SAP advises customers to review the Security Notes in its Support Portal and implement the relevant patches based on their assigned priority.
The Three Critical Priority Patches
SAP assigned a critical priority to the following security notes based on the Common Vulnerability Scoring System (CVSS):
- Note# 3685270, Code Injection vulnerability in SAP Solution Manager, received a 9.9 out of 10.0 CVSS rating.
- Note# 3683579, Multiple vulnerabilities in Apache Tomcat within SAP Commerce Cloud Related CVE, received a 9.6 CVSS rating.
- Note# 3685286, Deserialization Vulnerability in SAP jConnect – SDK for ASE, received a 9.1 CVSS rating.
According to CVE, the code-injection flaw in SAP Solution Manager could allow an authenticated attacker to “insert malicious code when calling a remote-enabled function module.” A successful exploit would grant the attacker “full control of the system.”
“Given the central role of SAP Solution Manager in the SAP system landscape, we strongly recommend a timely patch,” wrote Thomas Fritsch, SAP security researcher at Onapsis.
CVE reported that the vulnerabilities for Apache Tomcat in SAP Commerce Cloud made it possible for an attacker to manipulate the console or clipboard on Windows systems.
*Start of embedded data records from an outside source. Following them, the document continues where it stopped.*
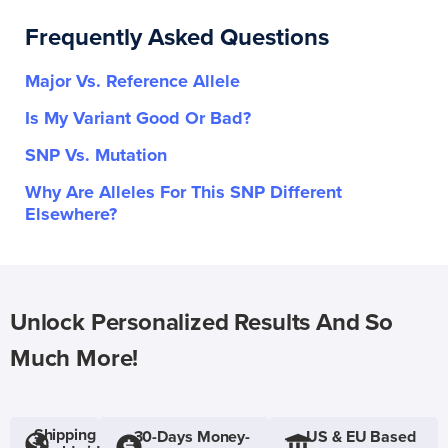
Frequently Asked Questions
Major Vs. Reference Allele
Is My Variant Good Or Bad?
SNP Vs. Mutation
Why Are Alleles For This SNP Different
Elsewhere?
Unlock Personalized Results And So
Much More!
Shipping
30-Days Money-
US & EU Based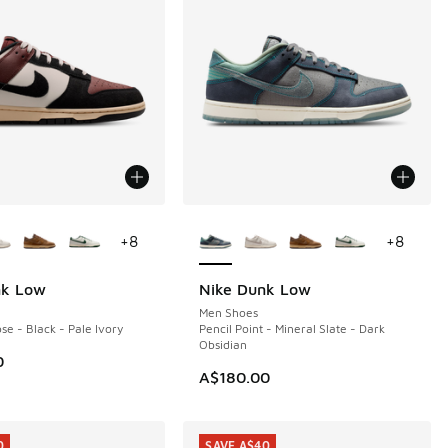
ors Available
More Colors Available
+
8
+
8
nk Low
Nike Dunk Low
Men Shoes
se - Black - Pale Ivory
Pencil Point - Mineral Slate - Dark
Obsidian
0
A$180.00
0
SAVE A$40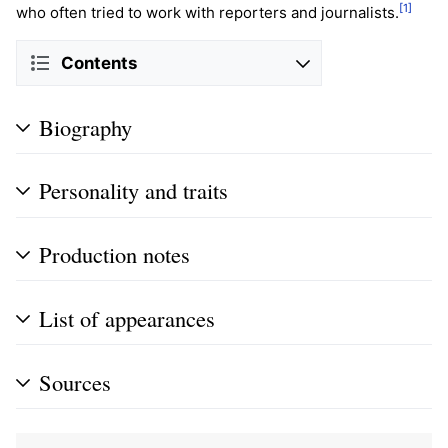
[1]
who often tried to work with reporters and journalists.
Contents
Biography
Personality and traits
Production notes
List of appearances
Sources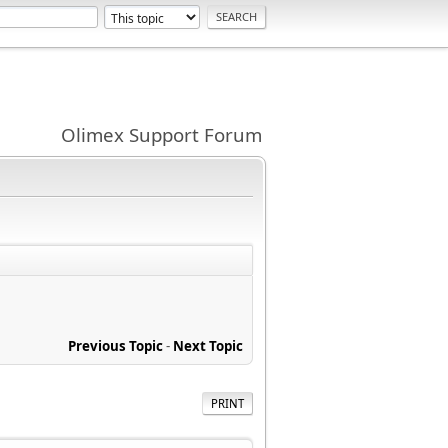
Olimex Support Forum
Previous Topic
-
Next Topic
PRINT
A successful attack could trick an administrator into executing a command.
Gert-Jan Koster, SAP Security specialist at SecurityBridge, commented, “There’s no workaround and the score reflects broad [confidentiality, integrity, and availability] impact.”
The deserialization vulnerability for SAP jConnect, meanwhile, allowed a high-privileged attacker to trigger remote code execution. CVE stated that the system became vulnerable when specially crafted input was used to exploit the flaw.
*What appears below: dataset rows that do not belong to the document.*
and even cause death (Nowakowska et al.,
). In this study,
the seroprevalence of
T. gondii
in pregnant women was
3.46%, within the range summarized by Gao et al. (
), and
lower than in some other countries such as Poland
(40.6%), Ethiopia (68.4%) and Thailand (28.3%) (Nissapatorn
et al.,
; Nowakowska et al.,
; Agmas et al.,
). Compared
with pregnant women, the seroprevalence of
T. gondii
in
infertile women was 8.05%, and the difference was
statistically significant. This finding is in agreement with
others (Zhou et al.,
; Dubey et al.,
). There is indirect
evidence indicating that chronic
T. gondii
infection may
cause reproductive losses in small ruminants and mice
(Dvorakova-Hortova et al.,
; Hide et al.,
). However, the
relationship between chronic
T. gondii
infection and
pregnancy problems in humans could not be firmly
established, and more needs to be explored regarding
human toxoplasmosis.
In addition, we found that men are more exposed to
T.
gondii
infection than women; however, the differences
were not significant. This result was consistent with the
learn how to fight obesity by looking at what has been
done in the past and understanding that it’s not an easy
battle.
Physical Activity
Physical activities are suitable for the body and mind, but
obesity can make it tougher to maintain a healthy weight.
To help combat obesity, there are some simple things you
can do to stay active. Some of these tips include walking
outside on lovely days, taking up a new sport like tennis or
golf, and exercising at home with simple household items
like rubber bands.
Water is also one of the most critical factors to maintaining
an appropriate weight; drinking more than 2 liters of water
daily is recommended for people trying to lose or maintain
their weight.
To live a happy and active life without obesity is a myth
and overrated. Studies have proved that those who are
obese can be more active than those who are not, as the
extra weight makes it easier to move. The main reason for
Fritsch said Onapsis exploited the vulnerability, noting that the only reason the vulnerability did not receive a 10.0 CVSS rating was because an exploit requires high level of privileges.
What This Means for ERP insiders
Patch central systems promptly. SAP Solution Manager anchors many administrative landscapes, coordinating key monitoring, maintenance, and lifecycle processes. The 9.9 code-injection vulnerability highlights why attention to this system is essential, as a weakness in one function could affect broader system operations. Timely remediation will help maintain stable administration and consistent performance.
Embedded services merit periodic review. The Apache Tomcat fixes in SAP Commerce Cloud show how supporting components can introduce vulnerabilities that affect consoles or administrative workflows, particularly in mixed operating-system environments. Regular assessments help ensure updates are applied consistently and that dependent elements stay aligned with current security expectations.
Integration layers need careful oversight. The jConnect update underscores how high-privilege interfaces depend on consistent input handling, even when they operate normally across applications and connection paths. These layers often serve as trusted intermediaries, making it important to keep them aligned with current safeguards. Routine patching helps maintain more predictable performance across connected systems.